A intimidação é ainda maior porque os filhos dos colonos, maravilhados com os
pássaros, tornam-se cúmplices do vendedor, em especial Tiago, menino que mais
intensamente vivencia as fantasias suscitadas pelos animais, bem como as injustiças do
mundo colonial, que julga os seres humanos pela raça. Isto é, o interesse comunitário ou o
valor cultural seriam negociados, e a raça, na perspectiva do conto, tornar-se-ia uma
construção sociocultural em cuja base a cultura branca ainda prevalece sobre a negra.

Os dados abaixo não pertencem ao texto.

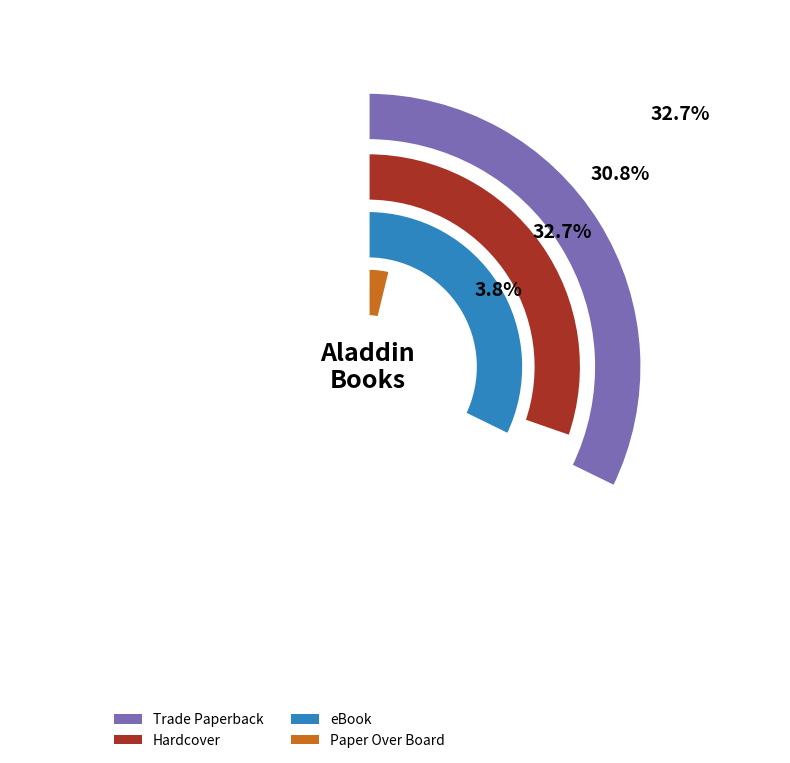

True or false: Paper Over Board accounts for 4% of the total.

True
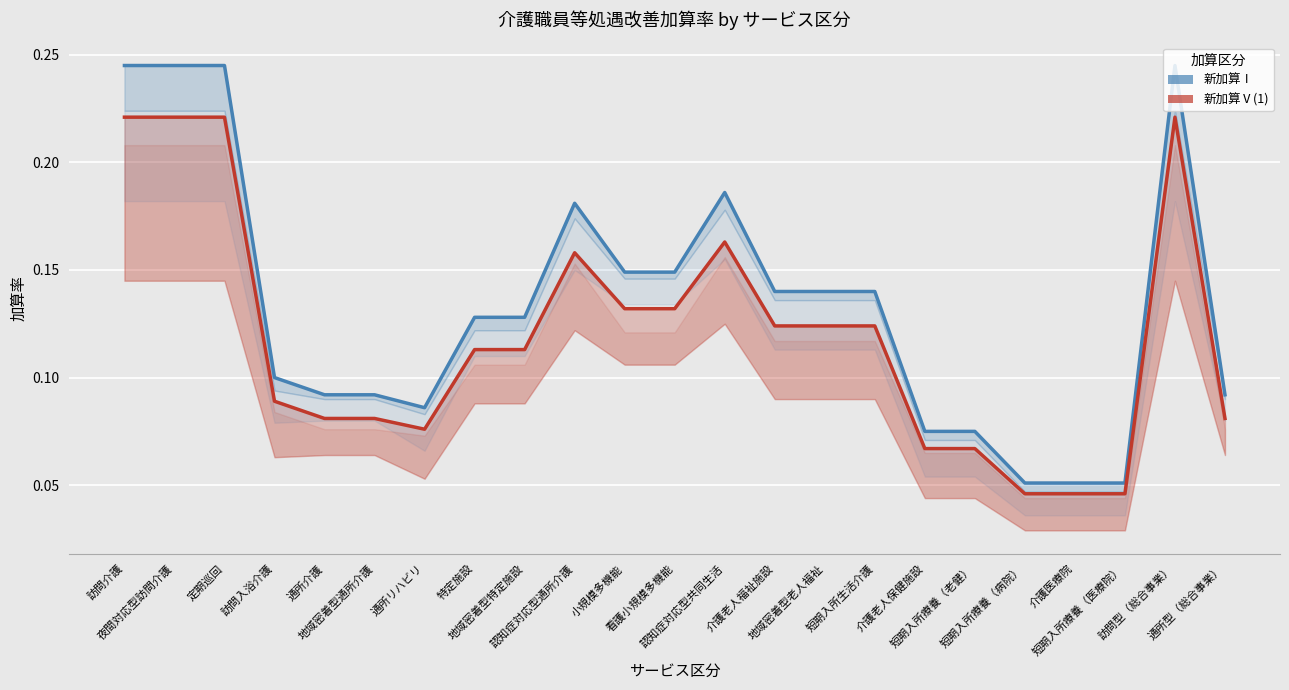

What is the value of the 新加算Ⅴ(1) point at the 7th from the left?

0.1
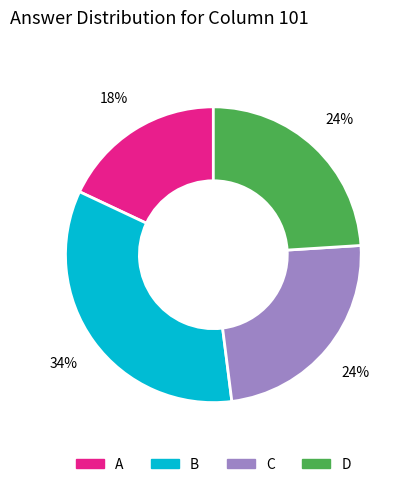

Is there any slice that represents more than half of the pie?

No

Porém, esse pensamento é retrógrado, se se considera que a noção de raça é antes uma
construção sócio-histórica do que biológica, como se pensou em vários momentos do
século XVIII e XIV. Nesse sentido, diferenças de raça são, antes de tudo, diferenças
culturais.
Transgredindo as advertências que os pais e vizinhos lhe davam sobre ir atrás do
negro vendedor, Tiago passa a conviver com o comerciante e também a compartilhar a
beleza que os pássaros produzem:
Mas, aquela ordem pouco seria desempenhada. Mais que todos, um
menino desobedecia, dedicando-se ao misterioso passarinheiro. Era Tiago,
criança sonhadeira, sem outra habilidade senão perseguir fantasias.
(COUTO, 1990, p.62).
Esse contato com o vendedor é fruto da hibridação, é o resultado da multiplicidade
de experiências que Tiago adquire com o passarinheiro. Este é capaz de modificá-lo, até
mesmo, torná-lo um personagem ainda mais fragmentado, fazendo dele o resultado de uma
cultura em trânsito. A nova percepção de vida de nosso protagonista, instaurada entre o real
e o irreal, altera o sistema lógico da realidade visível, produzindo um vazio abismal em que
podemos ver o outro lado de um acontecimento surpreendente.